#### [Records for processing]

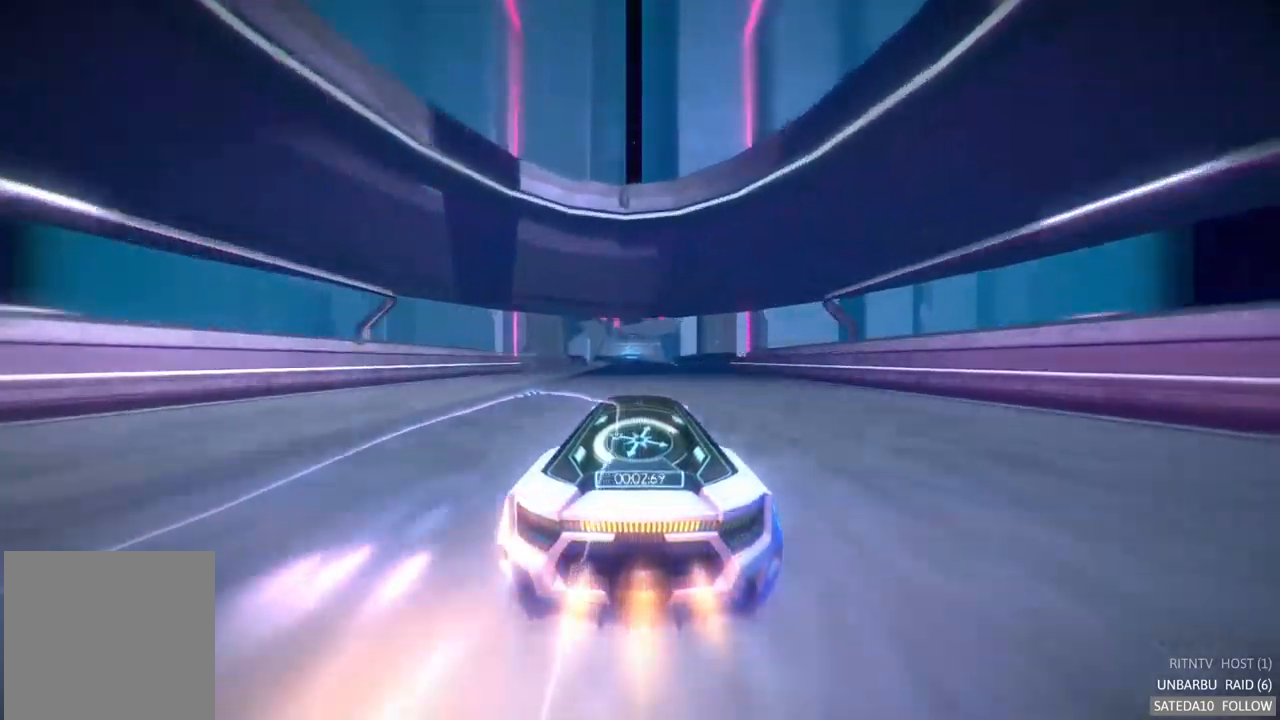
{"buttons": ["A", "R2"], "left_stick": "center", "right_stick": "center", "events": [[383, "left_stick", "right"], [433, "left_stick", "center"]]}
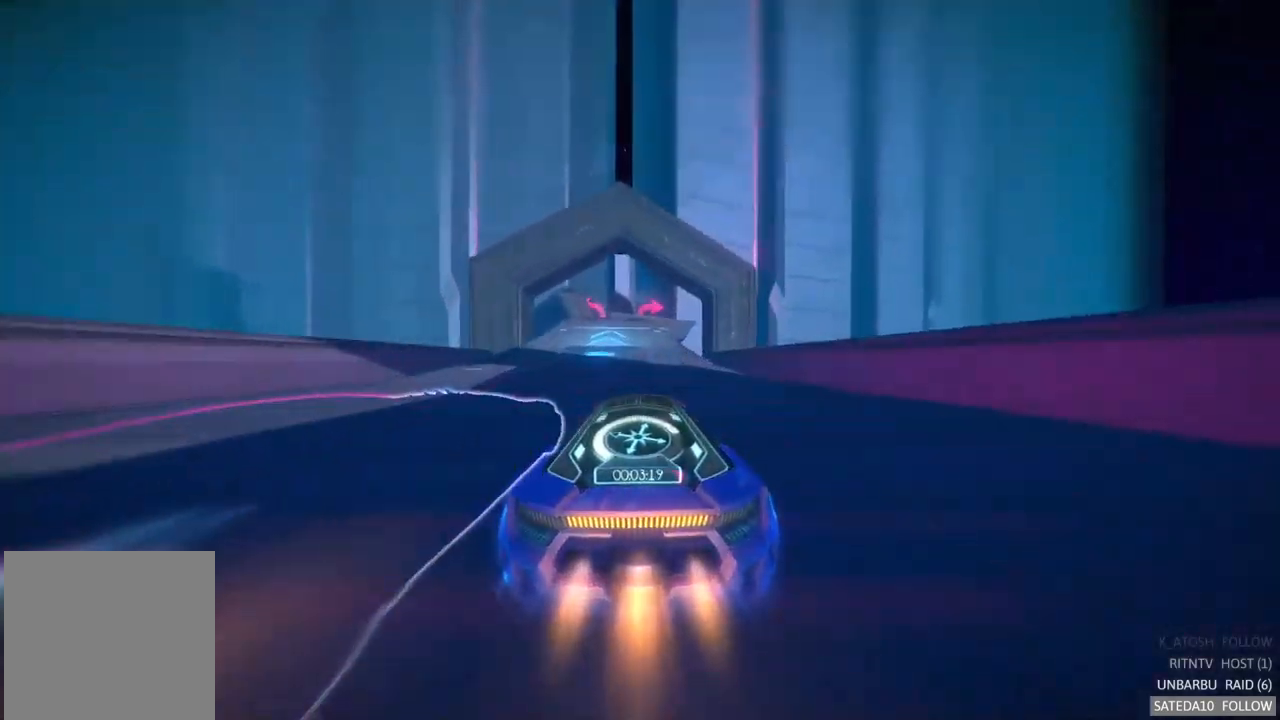
{"buttons": ["A", "X", "R2"], "left_stick": "center", "right_stick": "center", "events": [[500, "X", "down"]]}
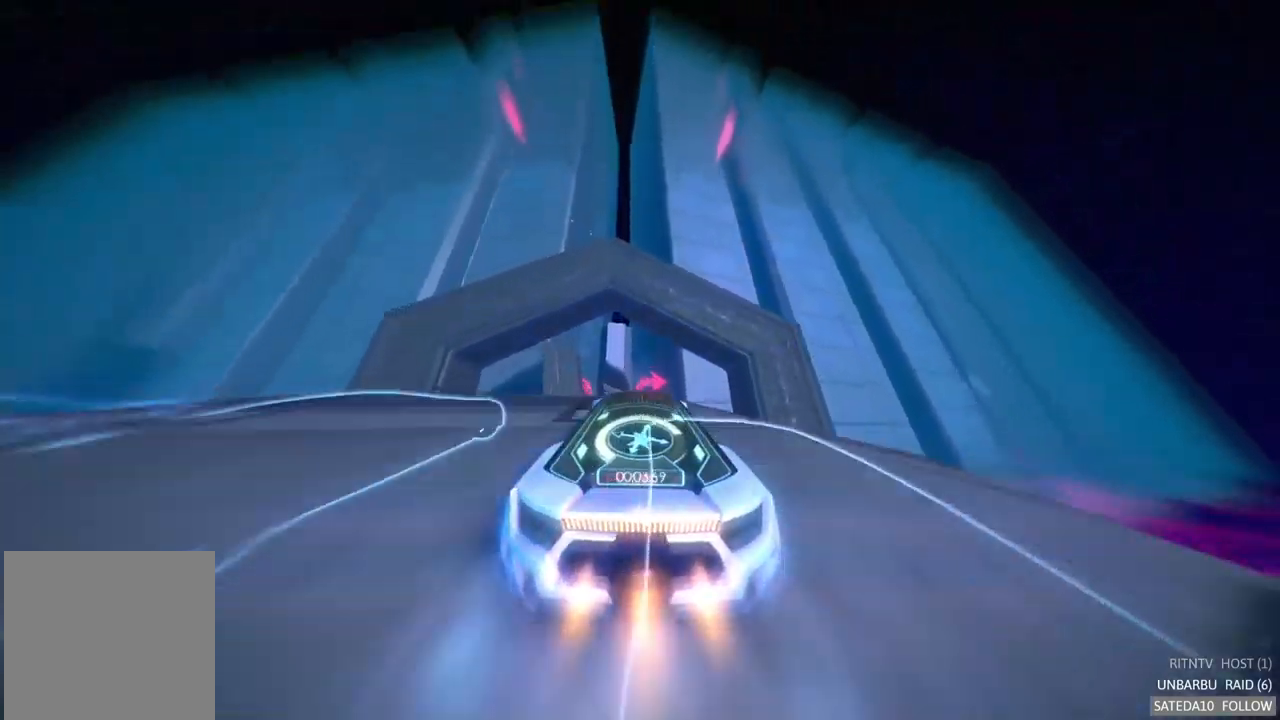
{"buttons": ["A", "R2"], "left_stick": "center", "right_stick": "center", "events": [[83, "X", "up"], [333, "left_stick", "left"], [500, "left_stick", "center"]]}
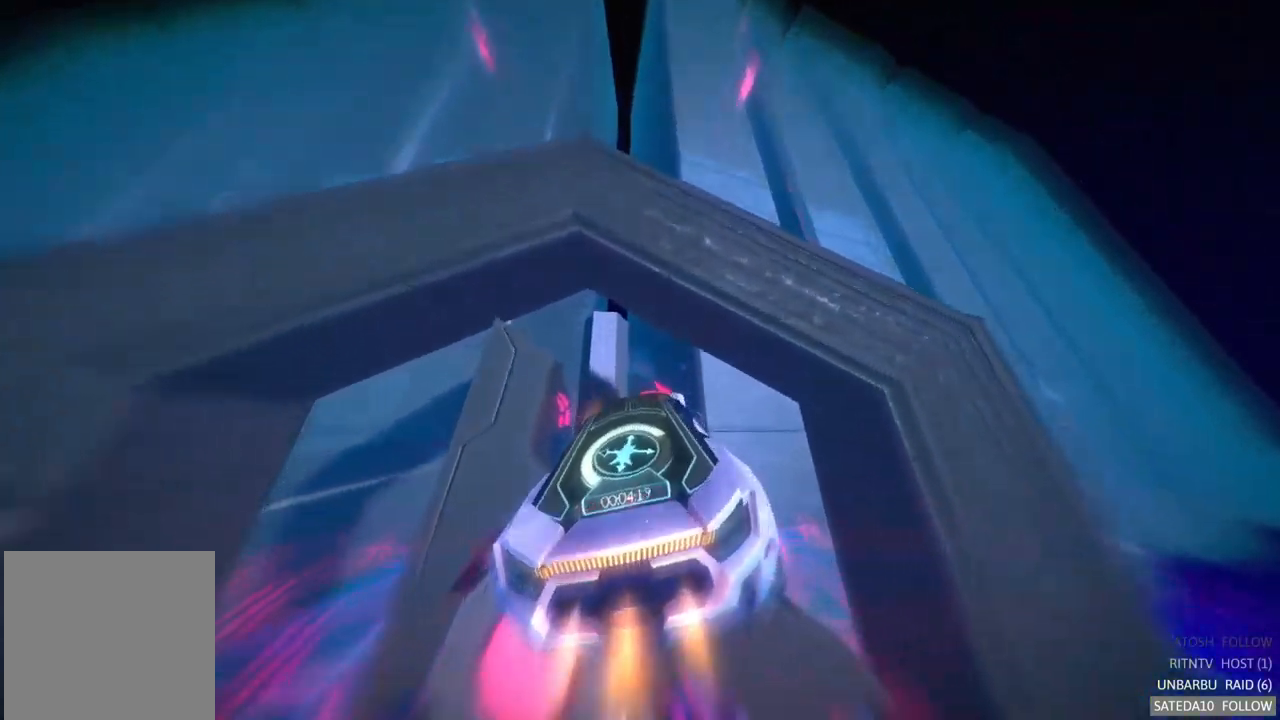
{"buttons": ["A", "R2"], "left_stick": "center", "right_stick": "center", "events": []}
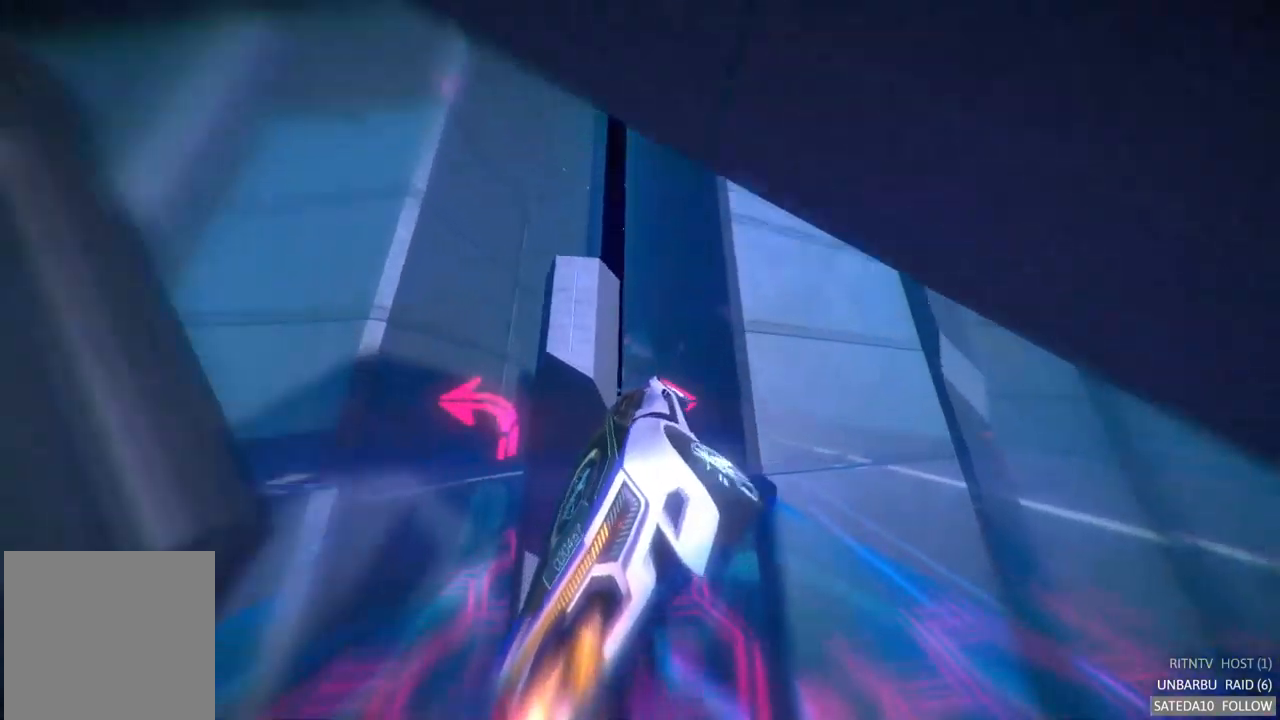
{"buttons": ["A", "R2"], "left_stick": "center", "right_stick": "center", "events": []}
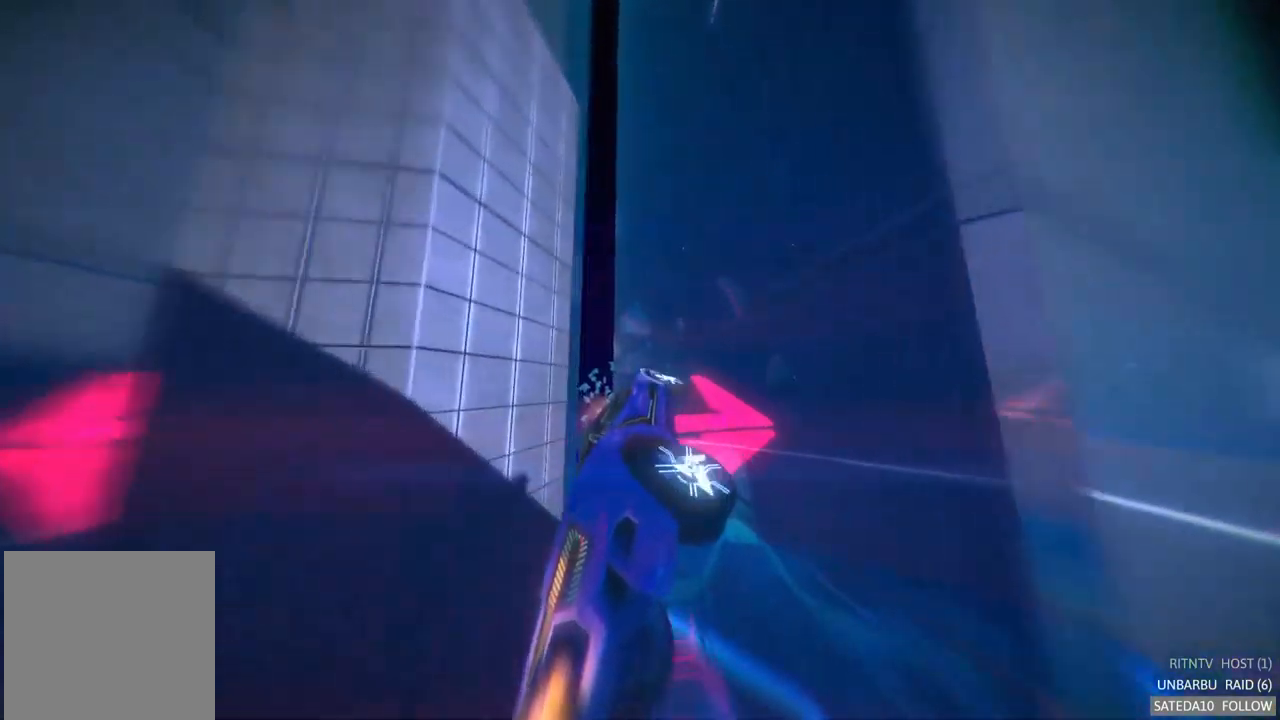
{"buttons": ["A", "R2"], "left_stick": "center", "right_stick": "center", "events": []}
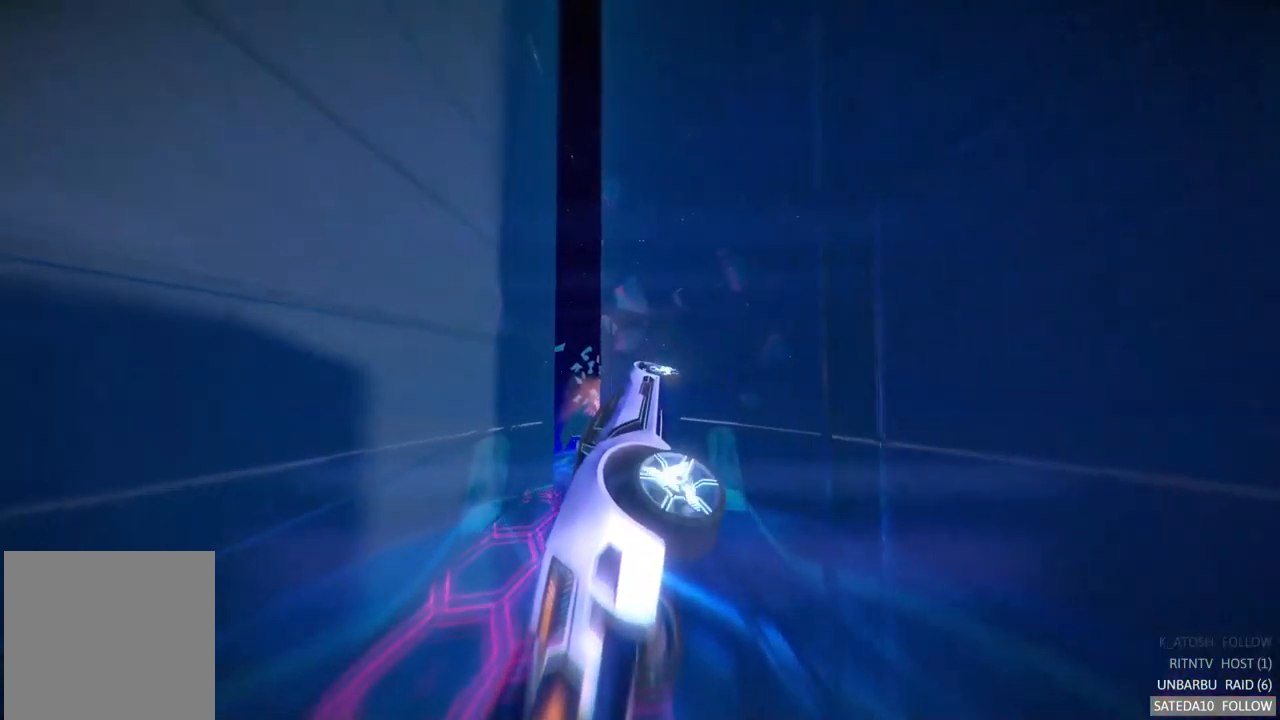
{"buttons": ["A", "R2"], "left_stick": "left", "right_stick": "center", "events": [[383, "left_stick", "left"]]}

#### [Directions]
The result should be the full listing, retyped exactly and free of pictures.

#### [Response below]
{"buttons": ["A", "R2"], "left_stick": "center", "right_stick": "center", "events": [[383, "left_stick", "right"], [433, "left_stick", "center"]]}
{"buttons": ["A", "X", "R2"], "left_stick": "center", "right_stick": "center", "events": [[500, "X", "down"]]}
{"buttons": ["A", "R2"], "left_stick": "center", "right_stick": "center", "events": [[83, "X", "up"], [333, "left_stick", "left"], [500, "left_stick", "center"]]}
{"buttons": ["A", "R2"], "left_stick": "center", "right_stick": "center", "events": []}
{"buttons": ["A", "R2"], "left_stick": "center", "right_stick": "center", "events": []}
{"buttons": ["A", "R2"], "left_stick": "center", "right_stick": "center", "events": []}
{"buttons": ["A", "R2"], "left_stick": "left", "right_stick": "center", "events": [[383, "left_stick", "left"]]}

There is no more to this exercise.